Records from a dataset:
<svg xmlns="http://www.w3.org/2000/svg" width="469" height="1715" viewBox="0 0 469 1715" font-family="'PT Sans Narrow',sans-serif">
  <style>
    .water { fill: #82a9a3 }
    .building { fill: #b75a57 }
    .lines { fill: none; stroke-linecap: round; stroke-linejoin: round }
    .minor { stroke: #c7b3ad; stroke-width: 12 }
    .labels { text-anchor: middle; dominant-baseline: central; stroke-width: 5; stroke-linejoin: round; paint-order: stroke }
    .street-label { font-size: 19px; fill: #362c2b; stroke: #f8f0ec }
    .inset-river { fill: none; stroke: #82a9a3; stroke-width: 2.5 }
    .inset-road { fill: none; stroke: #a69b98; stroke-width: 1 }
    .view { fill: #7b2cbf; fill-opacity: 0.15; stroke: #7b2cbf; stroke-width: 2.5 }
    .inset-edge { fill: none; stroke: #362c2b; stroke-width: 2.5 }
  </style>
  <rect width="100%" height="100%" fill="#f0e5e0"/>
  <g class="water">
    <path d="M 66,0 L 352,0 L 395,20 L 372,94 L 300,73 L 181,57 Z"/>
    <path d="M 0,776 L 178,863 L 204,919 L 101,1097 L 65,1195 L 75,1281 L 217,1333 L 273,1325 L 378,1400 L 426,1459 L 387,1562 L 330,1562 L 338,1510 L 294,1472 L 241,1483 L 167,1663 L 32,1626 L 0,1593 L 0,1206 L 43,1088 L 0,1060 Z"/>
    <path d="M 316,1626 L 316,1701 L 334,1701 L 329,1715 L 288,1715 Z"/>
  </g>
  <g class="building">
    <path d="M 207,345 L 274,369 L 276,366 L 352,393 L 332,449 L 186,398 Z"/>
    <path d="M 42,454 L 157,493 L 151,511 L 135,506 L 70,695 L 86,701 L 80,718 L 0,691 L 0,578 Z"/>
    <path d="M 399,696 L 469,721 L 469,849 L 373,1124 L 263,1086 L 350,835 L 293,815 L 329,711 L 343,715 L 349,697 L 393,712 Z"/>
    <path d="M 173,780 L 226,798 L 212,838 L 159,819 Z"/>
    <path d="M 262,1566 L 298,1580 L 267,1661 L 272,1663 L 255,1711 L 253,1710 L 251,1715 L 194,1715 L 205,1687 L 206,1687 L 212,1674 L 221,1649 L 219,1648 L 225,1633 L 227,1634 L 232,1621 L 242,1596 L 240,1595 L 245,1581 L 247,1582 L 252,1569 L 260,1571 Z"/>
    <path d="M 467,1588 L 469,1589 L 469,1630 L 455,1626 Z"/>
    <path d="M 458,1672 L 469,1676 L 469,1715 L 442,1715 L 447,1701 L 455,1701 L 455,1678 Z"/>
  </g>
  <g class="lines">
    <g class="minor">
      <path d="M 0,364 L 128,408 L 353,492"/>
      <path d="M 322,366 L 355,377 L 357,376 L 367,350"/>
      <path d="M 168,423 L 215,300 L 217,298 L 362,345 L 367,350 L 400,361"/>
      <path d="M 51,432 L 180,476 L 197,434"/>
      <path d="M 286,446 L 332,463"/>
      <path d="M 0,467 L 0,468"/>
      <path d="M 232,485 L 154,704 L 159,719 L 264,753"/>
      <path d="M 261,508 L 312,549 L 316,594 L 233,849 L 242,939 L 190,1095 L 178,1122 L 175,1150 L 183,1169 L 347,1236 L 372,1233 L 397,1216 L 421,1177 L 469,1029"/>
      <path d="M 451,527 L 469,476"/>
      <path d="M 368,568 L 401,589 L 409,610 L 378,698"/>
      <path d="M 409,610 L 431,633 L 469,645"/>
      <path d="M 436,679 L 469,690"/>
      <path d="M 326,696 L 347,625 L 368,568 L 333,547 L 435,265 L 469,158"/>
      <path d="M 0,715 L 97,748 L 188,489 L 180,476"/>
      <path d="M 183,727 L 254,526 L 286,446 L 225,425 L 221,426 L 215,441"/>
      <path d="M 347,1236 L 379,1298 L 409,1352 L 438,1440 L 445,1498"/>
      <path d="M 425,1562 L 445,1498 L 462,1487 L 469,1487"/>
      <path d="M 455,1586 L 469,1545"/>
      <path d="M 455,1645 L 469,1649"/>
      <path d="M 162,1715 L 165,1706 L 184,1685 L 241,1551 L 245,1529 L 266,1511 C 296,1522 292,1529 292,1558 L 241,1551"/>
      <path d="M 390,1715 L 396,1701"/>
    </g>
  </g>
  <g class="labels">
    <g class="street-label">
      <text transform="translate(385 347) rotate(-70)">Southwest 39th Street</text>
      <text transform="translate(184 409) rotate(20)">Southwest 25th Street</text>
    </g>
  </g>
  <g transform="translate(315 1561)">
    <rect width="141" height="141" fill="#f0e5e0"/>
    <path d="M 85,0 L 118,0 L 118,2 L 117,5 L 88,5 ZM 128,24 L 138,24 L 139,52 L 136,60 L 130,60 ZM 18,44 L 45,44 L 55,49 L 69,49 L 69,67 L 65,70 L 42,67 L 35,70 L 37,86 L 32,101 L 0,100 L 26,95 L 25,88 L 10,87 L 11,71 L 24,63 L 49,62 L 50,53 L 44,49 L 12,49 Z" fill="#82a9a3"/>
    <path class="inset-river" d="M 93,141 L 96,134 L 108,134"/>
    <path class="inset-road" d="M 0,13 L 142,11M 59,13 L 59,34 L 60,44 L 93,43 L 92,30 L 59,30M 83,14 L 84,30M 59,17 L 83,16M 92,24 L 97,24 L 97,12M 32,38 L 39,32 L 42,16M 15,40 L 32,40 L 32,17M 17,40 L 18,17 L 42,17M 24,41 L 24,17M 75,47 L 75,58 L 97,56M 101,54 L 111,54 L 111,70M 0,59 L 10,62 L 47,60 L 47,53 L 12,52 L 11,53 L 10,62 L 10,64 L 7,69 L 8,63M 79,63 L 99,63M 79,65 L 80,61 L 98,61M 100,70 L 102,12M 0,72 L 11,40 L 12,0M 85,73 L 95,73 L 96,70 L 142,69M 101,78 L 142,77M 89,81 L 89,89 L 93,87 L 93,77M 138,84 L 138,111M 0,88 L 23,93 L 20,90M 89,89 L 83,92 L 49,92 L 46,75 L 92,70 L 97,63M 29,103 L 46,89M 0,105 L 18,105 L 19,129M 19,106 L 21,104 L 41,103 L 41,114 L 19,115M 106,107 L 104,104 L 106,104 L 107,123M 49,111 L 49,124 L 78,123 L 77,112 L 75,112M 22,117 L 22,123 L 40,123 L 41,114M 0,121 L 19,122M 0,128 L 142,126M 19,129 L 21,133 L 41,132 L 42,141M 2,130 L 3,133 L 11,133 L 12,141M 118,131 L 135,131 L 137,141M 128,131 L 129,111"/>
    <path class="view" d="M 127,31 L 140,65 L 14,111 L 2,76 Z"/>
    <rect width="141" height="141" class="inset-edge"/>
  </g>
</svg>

YOUR TASK:
Among the entries, copy every line containing the word "lines".

TASK SOLUTION:
    .lines { fill: none; stroke-linecap: round; stroke-linejoin: round }
  <g class="lines">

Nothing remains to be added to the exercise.